Over the last 50 years, annual rainfall has become less predictable and dry periods have become longer across most of the western United States, according to a new report from the U.S. Department of Agriculture.
“Changes in precipitation have far‐reaching consequences for socio-ecological systems, especially in water‐limited regions such as those common in the western U.S.,” wrote the researchers.
“While the total amount of precipitation is important for these systems, key aspects of precipitation timing, such as the length of dry periods between precipitation events, can strongly influence ecosystem services including ecosystem carbon uptake, productivity for grazing and forage, wildfire frequency, and intensity, and water availability for societal use.”
Study co-senior author Joel Biederman is a research hydrologist with the ARS Southwest Watershed Research Center in Tucson, Arizona. He explained that total yearly rainfall has decreased by an average of four inches, while the longest dry period in each year increased from 20 to 32 days across the West.
“The greatest changes in drought length have taken place in the desert Southwest. The average dry period between storms in the 1970s was about 30 days; now that has grown to 45 days,” said Biederman.
“Consistency of rainfall, or the lack of it, is often more important than the total amount of rain when it comes to forage continuing to grow for livestock and wildlife, for dryland farmers to produce crops, and for the mitigation of wildfire risks.”
The rate of increasing variability of rainfall appears to be accelerating. Exceptions to these drought patterns were found in Washington, Oregon, and Idaho; parts of Montana and Wyoming; and the most western parts of North and South Dakota. In these regions, the researchers noted some increases in total annual rainfall and decreases in drought intervals.
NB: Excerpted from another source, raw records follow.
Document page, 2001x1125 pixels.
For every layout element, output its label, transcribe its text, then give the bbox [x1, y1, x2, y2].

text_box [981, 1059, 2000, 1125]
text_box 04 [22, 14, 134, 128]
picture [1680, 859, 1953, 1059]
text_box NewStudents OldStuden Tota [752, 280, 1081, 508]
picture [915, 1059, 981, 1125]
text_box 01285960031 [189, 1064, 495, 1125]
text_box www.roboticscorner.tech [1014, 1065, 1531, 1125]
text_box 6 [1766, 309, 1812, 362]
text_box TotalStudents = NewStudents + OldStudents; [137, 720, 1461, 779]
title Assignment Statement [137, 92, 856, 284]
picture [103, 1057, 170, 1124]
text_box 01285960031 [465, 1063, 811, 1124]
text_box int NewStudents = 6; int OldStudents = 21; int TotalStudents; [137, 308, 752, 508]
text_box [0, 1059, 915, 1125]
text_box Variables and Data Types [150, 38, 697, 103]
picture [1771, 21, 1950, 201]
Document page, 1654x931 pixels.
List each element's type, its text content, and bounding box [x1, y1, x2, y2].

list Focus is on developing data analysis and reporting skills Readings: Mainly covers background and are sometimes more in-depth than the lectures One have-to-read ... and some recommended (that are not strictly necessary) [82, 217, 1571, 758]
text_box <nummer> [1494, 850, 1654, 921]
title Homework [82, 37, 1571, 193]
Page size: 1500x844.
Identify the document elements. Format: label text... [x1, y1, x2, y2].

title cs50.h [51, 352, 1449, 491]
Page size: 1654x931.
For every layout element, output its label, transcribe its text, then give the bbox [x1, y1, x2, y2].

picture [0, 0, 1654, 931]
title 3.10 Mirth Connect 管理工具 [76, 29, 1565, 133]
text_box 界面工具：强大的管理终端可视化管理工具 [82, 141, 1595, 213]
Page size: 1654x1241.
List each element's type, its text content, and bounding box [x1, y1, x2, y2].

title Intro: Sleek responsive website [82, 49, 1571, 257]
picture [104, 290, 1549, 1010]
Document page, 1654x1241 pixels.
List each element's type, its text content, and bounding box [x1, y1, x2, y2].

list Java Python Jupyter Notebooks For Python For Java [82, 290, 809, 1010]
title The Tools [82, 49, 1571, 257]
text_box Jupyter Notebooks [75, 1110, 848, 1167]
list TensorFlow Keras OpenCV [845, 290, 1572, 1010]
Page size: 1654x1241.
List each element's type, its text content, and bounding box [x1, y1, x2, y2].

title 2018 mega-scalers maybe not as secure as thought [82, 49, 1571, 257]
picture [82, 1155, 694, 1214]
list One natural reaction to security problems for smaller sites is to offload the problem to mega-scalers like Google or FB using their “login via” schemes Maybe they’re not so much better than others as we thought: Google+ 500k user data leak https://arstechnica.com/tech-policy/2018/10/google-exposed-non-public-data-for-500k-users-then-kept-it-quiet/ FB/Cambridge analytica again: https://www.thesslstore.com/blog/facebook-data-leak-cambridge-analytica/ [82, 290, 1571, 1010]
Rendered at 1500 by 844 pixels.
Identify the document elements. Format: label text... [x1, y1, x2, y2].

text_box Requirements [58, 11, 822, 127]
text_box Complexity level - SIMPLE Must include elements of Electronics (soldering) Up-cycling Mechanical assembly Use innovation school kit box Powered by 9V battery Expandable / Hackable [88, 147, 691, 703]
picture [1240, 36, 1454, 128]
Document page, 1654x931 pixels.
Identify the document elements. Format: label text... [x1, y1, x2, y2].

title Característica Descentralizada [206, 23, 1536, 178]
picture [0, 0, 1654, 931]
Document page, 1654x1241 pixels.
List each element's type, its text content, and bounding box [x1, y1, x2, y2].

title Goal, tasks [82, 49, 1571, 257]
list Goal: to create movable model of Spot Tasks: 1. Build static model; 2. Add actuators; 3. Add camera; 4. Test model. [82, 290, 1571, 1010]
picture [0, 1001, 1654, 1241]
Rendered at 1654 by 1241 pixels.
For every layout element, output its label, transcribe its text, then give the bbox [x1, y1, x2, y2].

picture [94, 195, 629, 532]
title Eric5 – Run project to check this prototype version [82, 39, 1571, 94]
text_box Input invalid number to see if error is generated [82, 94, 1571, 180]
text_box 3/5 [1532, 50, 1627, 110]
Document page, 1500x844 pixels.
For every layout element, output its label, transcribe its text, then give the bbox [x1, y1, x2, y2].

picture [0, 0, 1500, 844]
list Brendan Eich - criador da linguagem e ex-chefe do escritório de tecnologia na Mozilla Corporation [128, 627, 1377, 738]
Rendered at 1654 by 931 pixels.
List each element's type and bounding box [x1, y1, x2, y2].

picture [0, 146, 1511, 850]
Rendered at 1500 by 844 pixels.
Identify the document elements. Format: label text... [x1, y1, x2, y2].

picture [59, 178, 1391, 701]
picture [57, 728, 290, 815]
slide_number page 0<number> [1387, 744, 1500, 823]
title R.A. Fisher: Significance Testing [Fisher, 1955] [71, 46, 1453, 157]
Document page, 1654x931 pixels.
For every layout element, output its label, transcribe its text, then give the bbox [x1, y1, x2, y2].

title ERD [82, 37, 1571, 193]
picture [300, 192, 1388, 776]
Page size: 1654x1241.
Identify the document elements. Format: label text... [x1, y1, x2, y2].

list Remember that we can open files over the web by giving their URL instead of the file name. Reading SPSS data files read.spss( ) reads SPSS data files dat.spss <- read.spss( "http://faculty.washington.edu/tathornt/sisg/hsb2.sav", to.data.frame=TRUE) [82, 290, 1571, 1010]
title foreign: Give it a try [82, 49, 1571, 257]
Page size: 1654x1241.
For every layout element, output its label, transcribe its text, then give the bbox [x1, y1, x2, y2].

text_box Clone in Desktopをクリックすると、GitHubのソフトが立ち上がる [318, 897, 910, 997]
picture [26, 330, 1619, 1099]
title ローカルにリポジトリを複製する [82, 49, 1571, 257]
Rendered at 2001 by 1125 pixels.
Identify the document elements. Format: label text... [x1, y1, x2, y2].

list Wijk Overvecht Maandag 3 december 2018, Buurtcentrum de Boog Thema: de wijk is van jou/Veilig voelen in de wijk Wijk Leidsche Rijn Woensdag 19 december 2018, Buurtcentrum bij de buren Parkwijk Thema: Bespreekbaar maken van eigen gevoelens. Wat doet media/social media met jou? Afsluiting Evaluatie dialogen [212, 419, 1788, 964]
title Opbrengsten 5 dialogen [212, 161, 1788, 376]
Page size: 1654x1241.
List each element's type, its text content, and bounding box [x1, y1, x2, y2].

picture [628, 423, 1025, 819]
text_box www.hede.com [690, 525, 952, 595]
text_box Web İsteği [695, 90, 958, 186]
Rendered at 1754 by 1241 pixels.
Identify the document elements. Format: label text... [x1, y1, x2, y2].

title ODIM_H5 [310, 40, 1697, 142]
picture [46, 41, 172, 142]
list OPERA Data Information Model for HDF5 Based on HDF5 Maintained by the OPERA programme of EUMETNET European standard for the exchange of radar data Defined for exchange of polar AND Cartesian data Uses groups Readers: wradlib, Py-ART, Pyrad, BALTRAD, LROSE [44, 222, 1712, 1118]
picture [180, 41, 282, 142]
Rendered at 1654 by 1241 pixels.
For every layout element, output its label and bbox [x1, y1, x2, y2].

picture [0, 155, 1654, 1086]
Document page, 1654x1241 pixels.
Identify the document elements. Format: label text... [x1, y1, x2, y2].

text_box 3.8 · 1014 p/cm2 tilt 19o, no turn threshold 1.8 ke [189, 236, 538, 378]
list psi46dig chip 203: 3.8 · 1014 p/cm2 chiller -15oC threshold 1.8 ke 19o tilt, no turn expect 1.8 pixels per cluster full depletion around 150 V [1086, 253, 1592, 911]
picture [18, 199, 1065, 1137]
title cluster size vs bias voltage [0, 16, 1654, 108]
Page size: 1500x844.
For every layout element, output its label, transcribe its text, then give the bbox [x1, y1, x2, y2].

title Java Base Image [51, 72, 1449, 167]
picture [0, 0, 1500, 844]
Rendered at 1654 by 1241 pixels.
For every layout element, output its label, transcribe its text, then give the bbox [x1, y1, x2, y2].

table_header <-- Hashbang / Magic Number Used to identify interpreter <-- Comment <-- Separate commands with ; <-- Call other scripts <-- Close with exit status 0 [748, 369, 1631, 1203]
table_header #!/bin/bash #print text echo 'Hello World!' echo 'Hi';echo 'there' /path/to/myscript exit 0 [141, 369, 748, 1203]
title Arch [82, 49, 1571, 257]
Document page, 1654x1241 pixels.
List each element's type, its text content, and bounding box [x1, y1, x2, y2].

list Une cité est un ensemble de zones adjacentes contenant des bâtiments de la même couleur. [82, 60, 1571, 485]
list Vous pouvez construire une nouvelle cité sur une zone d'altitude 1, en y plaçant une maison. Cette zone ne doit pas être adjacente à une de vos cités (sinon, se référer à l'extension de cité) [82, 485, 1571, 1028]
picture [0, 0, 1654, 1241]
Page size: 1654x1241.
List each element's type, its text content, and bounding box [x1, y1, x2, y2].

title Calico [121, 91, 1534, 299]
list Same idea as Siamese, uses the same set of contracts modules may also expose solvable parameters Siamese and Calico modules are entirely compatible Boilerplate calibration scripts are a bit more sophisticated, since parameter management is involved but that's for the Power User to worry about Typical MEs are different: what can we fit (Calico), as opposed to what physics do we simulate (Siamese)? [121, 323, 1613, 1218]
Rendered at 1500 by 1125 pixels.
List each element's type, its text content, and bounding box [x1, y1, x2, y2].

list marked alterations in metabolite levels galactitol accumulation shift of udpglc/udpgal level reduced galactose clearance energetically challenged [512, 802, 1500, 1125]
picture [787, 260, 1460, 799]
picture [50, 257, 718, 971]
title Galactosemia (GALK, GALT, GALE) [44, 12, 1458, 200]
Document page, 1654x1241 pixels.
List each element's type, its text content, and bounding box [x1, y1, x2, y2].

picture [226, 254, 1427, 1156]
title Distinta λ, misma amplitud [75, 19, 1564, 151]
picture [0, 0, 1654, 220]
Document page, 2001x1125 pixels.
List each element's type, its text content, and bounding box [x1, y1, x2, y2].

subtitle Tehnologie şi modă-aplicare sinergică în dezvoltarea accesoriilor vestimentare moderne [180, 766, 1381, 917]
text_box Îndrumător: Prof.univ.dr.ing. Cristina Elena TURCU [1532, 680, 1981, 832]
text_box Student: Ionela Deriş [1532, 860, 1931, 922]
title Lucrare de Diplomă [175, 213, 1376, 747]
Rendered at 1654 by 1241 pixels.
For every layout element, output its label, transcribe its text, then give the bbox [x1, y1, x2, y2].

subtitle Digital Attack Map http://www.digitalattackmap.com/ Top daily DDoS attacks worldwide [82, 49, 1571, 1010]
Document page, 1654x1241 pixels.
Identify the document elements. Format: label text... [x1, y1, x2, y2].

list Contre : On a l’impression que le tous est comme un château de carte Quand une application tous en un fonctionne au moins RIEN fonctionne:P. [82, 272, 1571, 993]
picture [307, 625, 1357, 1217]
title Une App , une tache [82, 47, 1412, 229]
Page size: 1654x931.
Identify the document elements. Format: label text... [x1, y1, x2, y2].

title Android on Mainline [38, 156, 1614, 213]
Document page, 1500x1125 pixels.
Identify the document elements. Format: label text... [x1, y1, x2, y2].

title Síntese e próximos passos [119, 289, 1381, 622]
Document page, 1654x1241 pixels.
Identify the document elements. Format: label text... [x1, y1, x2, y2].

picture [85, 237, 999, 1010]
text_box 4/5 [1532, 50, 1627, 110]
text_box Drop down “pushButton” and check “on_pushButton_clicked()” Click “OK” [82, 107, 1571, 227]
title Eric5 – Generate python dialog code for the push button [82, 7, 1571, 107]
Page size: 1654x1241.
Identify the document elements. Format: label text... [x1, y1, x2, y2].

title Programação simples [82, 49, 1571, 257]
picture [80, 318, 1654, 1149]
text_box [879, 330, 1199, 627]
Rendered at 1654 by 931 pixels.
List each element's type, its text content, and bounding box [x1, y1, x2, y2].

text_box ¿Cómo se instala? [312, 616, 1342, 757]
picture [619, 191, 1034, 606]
Together, these changes support what models have predicted as a consequence of climate change: a northward shift in the mid-latitude jet stream, which brings moisture from the Pacific Ocean to the western United States, explained Biederman.
For the investigation, the researchers used actual rainfall data from 337 weather stations spread across the western United States. This revealed variability that is often overlooked by the more common use of “gridded” data.
“Fangyue Zhang, lead author of the manuscript and a post-doctoral researcher on our team, did the hard, painstaking work of compiling and analyzing data from more than 300 weather stations with complete daily records to reveal these changing drought and rainfall patterns,” said Biederman.
Study co-senior author William K. Smith of the University of Arizona said the team was surprised to find widespread changes in precipitation have already occurred across large regions of the West.
“For regions such as the desert Southwest, where changes clearly indicate a trend towards longer, more erratic droughts, research is urgently needed to help mitigate detrimental impacts on ecosystem carbon uptake, forage availability, wildfire activity, and water availability for people.”
The study is published in the journal Geophysical Research Letters.